Australians will be able to take full advantage of the upcoming Black Friday sales in the US after online retail juggernaut Amazon reversed its controversial decision to block shipping goods from its US store down under.
Amazon’s initial decision to block sales followed the Federal Government’s decision to charge GST for international purchases made online.
However, the move was met with significant backlash from consumers, which Amazon cited as the main driver in the reversal of its earlier decision.
“As a result of customer feedback, from 22 November Amazon customers will be able to ship eligible items from amazon.com to Australian delivery addresses,” an Amazon spokesperson said in a statement.
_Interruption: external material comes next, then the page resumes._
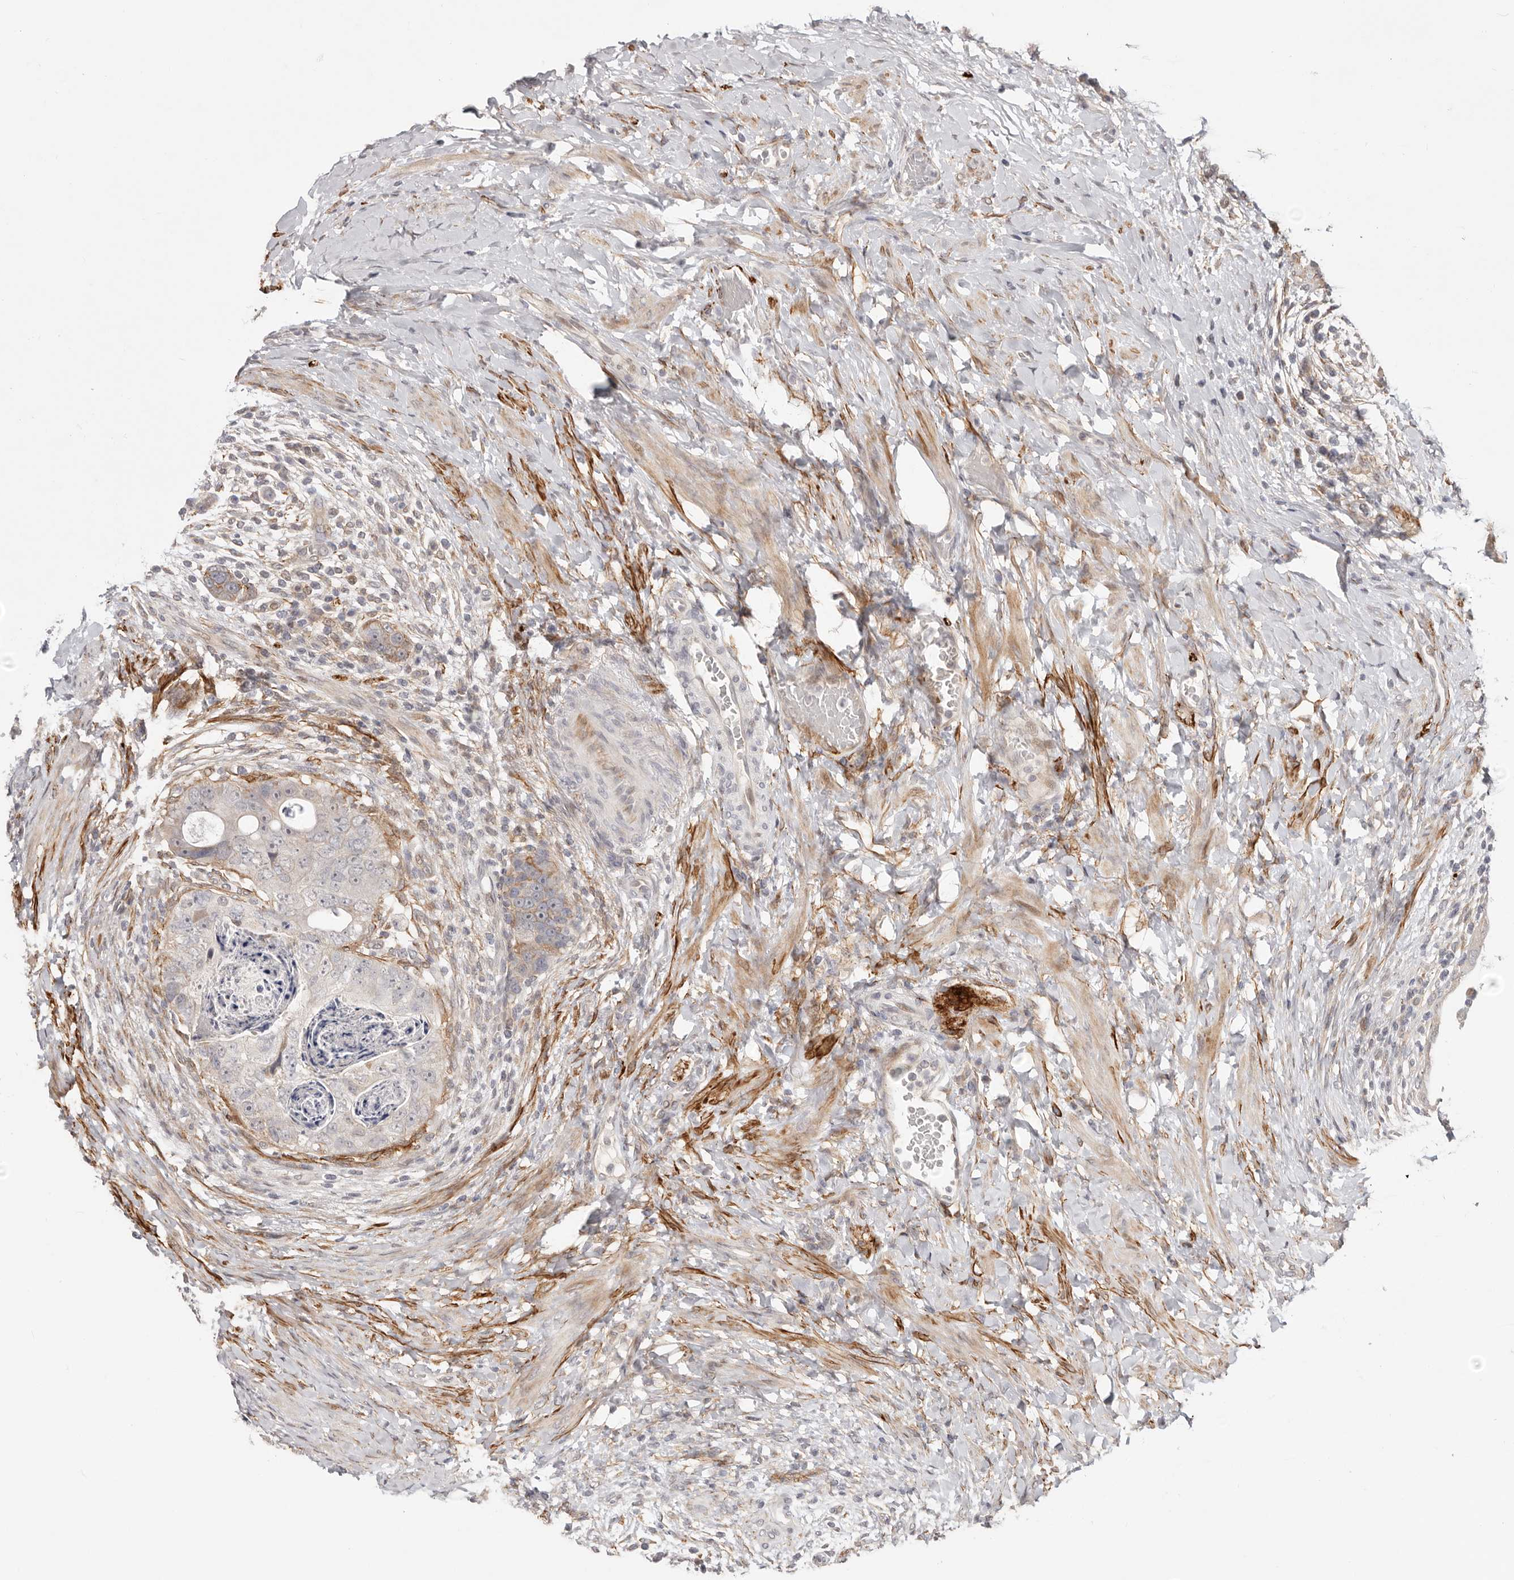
{"staining": {"intensity": "weak", "quantity": "<25%", "location": "cytoplasmic/membranous"}, "tissue": "colorectal cancer", "cell_type": "Tumor cells", "image_type": "cancer", "snomed": [{"axis": "morphology", "description": "Adenocarcinoma, NOS"}, {"axis": "topography", "description": "Rectum"}], "caption": "This is an immunohistochemistry histopathology image of human colorectal adenocarcinoma. There is no expression in tumor cells.", "gene": "SZT2", "patient": {"sex": "male", "age": 59}}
“Our teams have continued to focus their efforts on building the complex infrastructure needed to enable exports of low value goods to Australia and remain compliant with GST laws.”
A win for consumers
Speaking to The New Daily, chair of retail business consultancy Retail Doctor Group David Kindl said the change is good news for Australian consumers, and said it was encouraging to see Amazon listen and respond to customers’ concerns.
However, he added that local businesses will all now face an additional threat to competition, and will need to work “extra hard” to meet consumer needs.
E-commerce expert Scott Kilmartin similarly said this announcement will place pressure on Australian retailers, who will now “have to deal with big Amazon instead of baby Amazon”.
Mr Kilmartn added that the timing of the announcement, only days before the huge annual Black Friday sales in the US, was “no coincidence”.
“Australians have become really aware of these sales over the last five years,” he said.
GST excuse doesn’t add up
At the time of Amazon’s decision to block sales from its US and UK stores to Australia, the company said it was doing so to ensure it remained compliant with GST laws, but Mr Kindl and Mr Kilmartin both questioned this reasoning.
“Blaming GST was a bit rich,” Mr Kindl said, “even in the US alone there are plenty of taxes they would have had to deal with”.
Mr Kilmartin said it was almost “comical” for a business with the technological prowess of Amazon to say it couldn’t find an alternative way to meet GST obligations, and said in all likelihood their argument “wasn’t the whole truth”.
“There’s definitely more to this story,” he said.